» **Given instruction**: Copy every line of the material below word for word, leaving out the pictures.

» **Raw records**:
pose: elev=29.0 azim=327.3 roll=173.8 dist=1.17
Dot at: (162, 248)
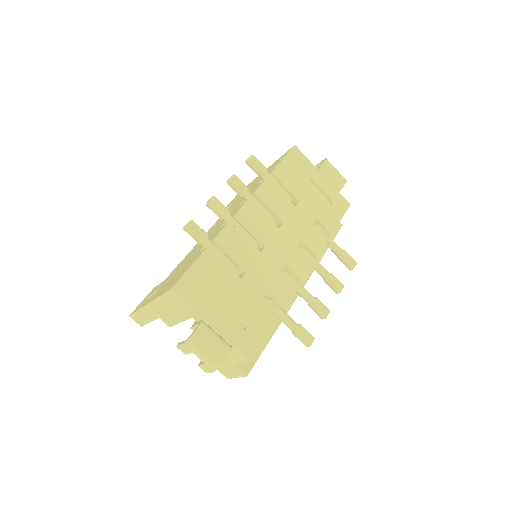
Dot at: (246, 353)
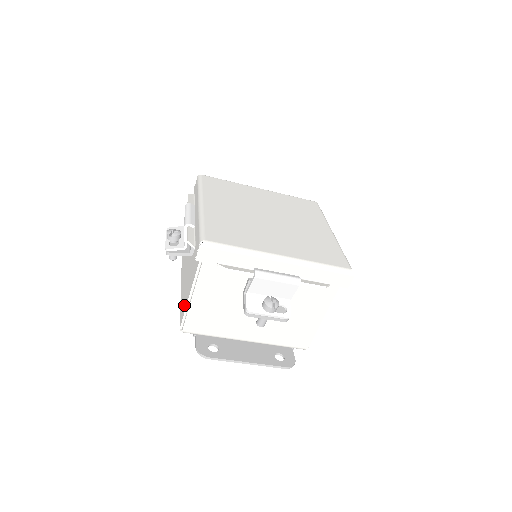
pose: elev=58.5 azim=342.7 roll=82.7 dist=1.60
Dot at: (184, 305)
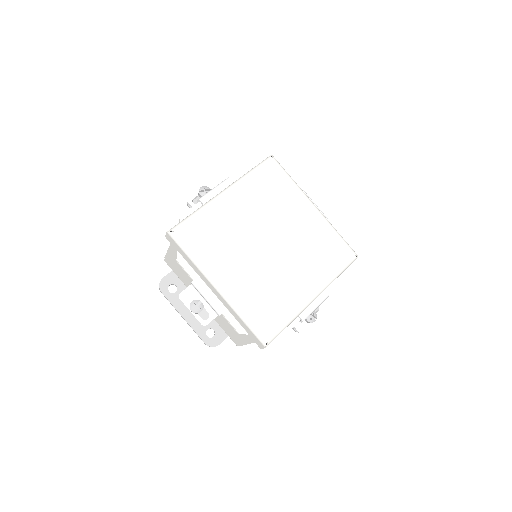
Dot at: occluded
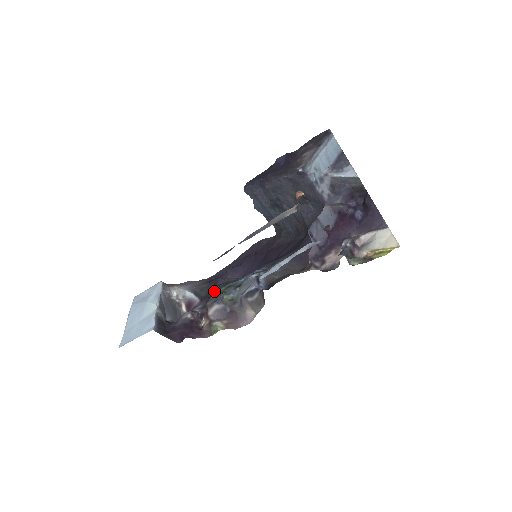
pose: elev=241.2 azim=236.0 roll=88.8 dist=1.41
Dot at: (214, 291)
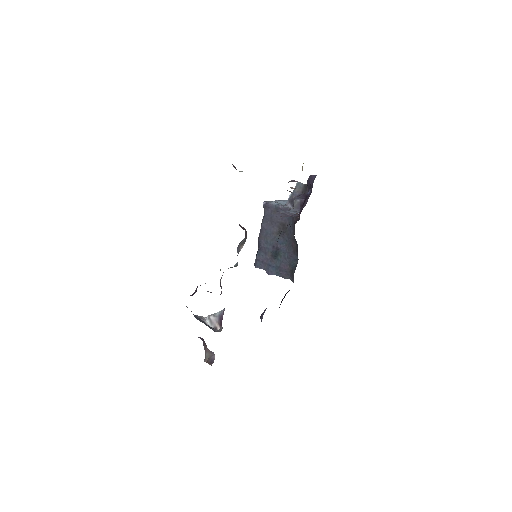
Dot at: occluded
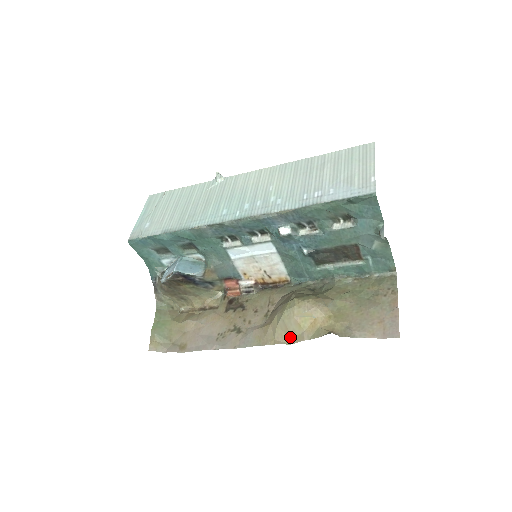
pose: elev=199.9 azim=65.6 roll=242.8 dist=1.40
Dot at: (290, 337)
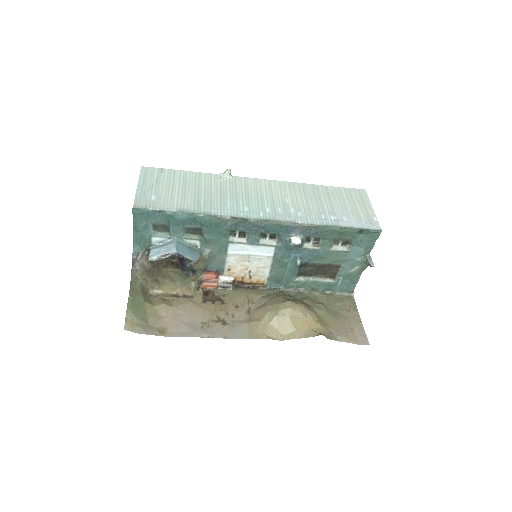
Dot at: (281, 334)
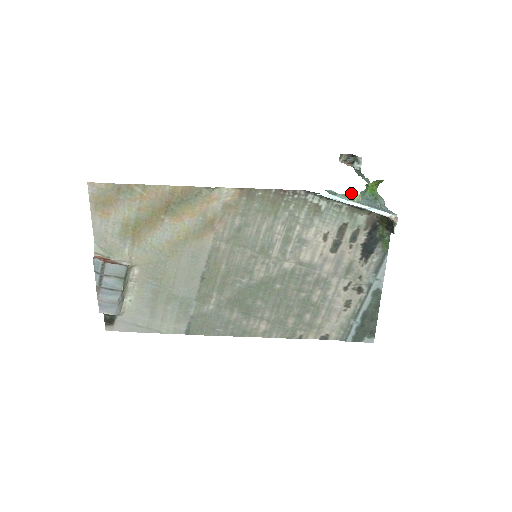
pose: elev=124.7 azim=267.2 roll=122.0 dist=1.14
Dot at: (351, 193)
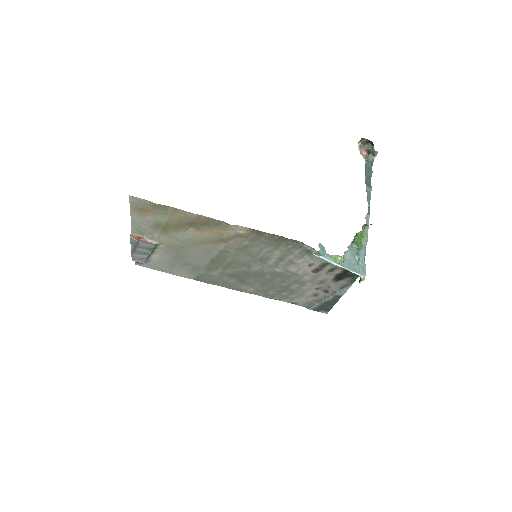
Dot at: (337, 255)
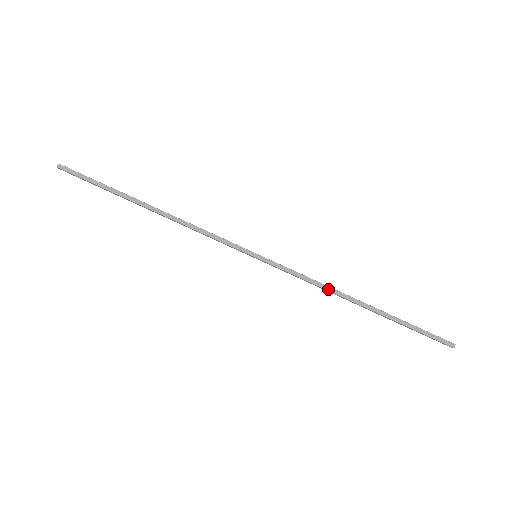
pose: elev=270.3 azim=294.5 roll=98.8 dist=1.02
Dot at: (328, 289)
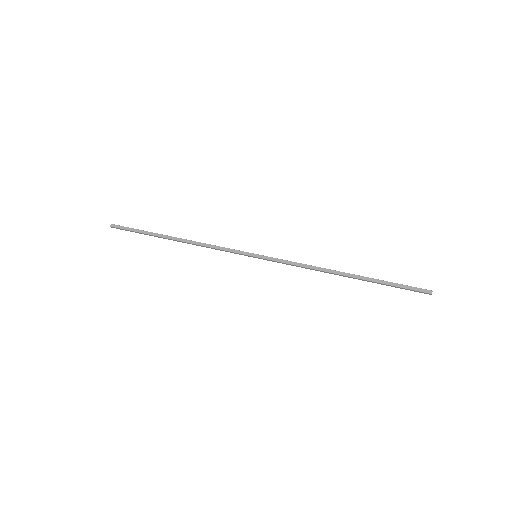
Dot at: (316, 267)
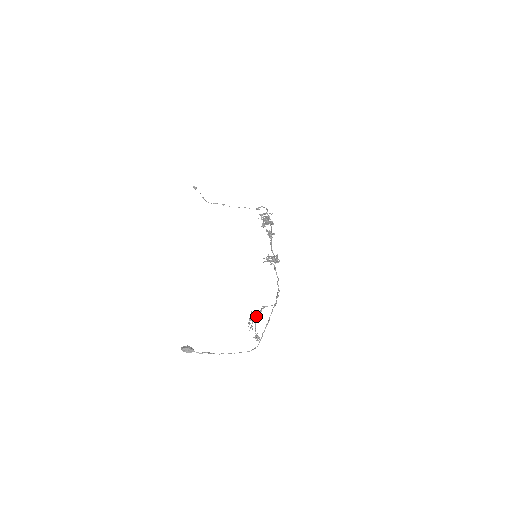
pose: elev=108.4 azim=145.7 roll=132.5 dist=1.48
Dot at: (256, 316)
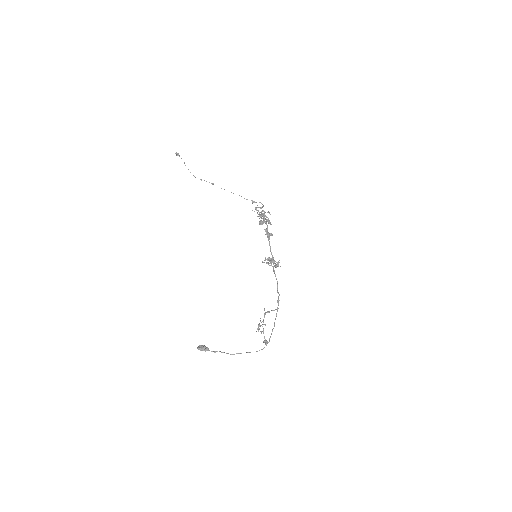
Dot at: occluded
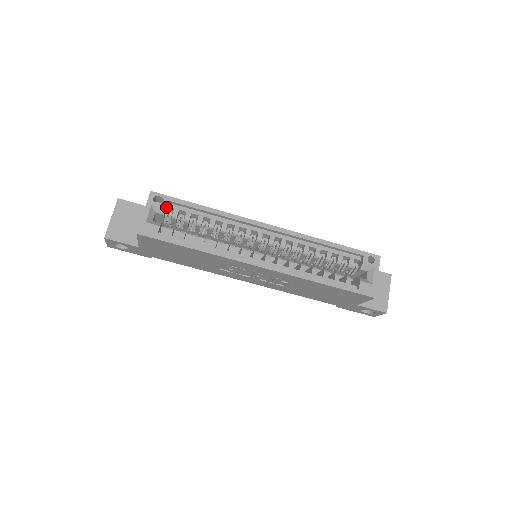
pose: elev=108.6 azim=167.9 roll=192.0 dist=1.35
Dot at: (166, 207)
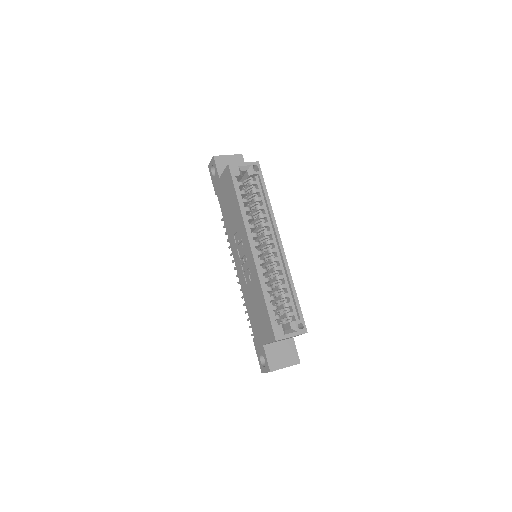
Dot at: (254, 176)
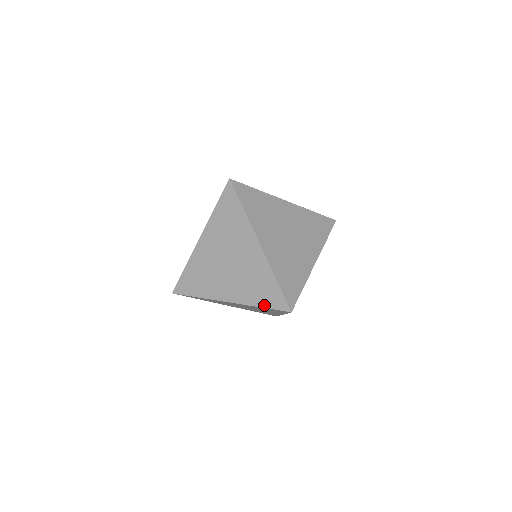
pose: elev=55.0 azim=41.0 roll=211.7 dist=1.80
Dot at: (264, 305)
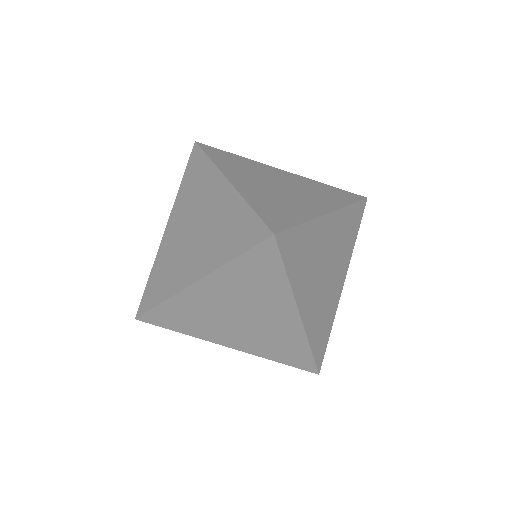
Dot at: (238, 252)
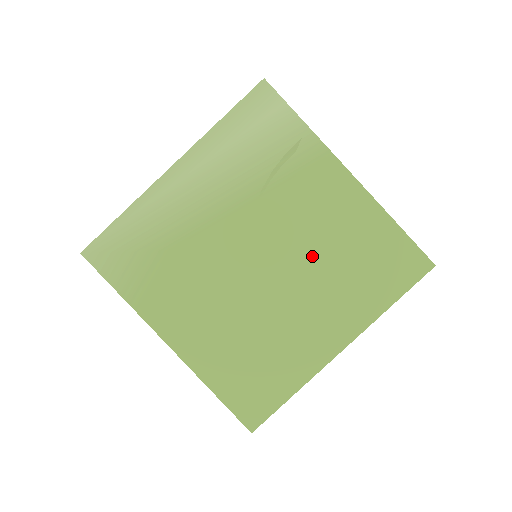
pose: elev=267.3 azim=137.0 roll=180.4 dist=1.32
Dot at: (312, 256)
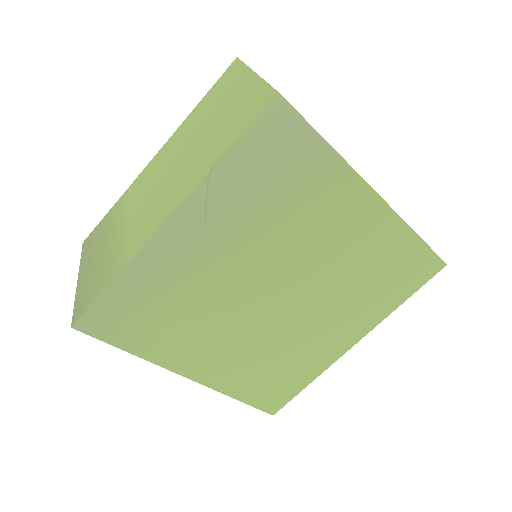
Dot at: (331, 280)
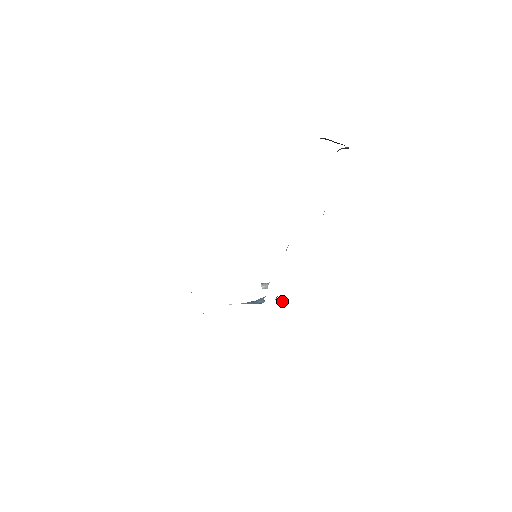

» **Output**:
pose: elev=29.0 azim=327.3 roll=173.8 dist=1.17
Dot at: (162, 248)
Dot at: (246, 353)
pose: elev=58.5 azim=342.7 roll=82.7 dist=1.60
Dot at: (184, 305)
Dot at: occluded
pose: elev=241.2 azim=236.0 roll=88.8 dist=1.41
Dot at: (214, 291)
Dot at: occluded
pose: elev=199.9 azim=65.6 roll=242.8 dist=1.40
Dot at: (290, 337)
Dot at: (281, 334)
pose: elev=124.7 azim=267.2 roll=122.0 dist=1.14
Dot at: (351, 193)
Dot at: (337, 255)
pose: elev=270.3 azim=294.5 roll=98.8 dist=1.02
Dot at: (328, 289)
Dot at: (316, 267)
pose: elev=108.4 azim=145.7 roll=132.5 dist=1.48
Dot at: (256, 316)
Dot at: occluded
pose: elev=108.6 azim=167.9 roll=192.0 dist=1.35
Dot at: (166, 207)
Dot at: (254, 176)
pose: elev=55.0 azim=41.0 roll=211.7 dist=1.80
Dot at: (264, 305)
Dot at: (238, 252)
pose: elev=267.3 azim=137.0 roll=180.4 dist=1.32
Dot at: (312, 256)
Dot at: (331, 280)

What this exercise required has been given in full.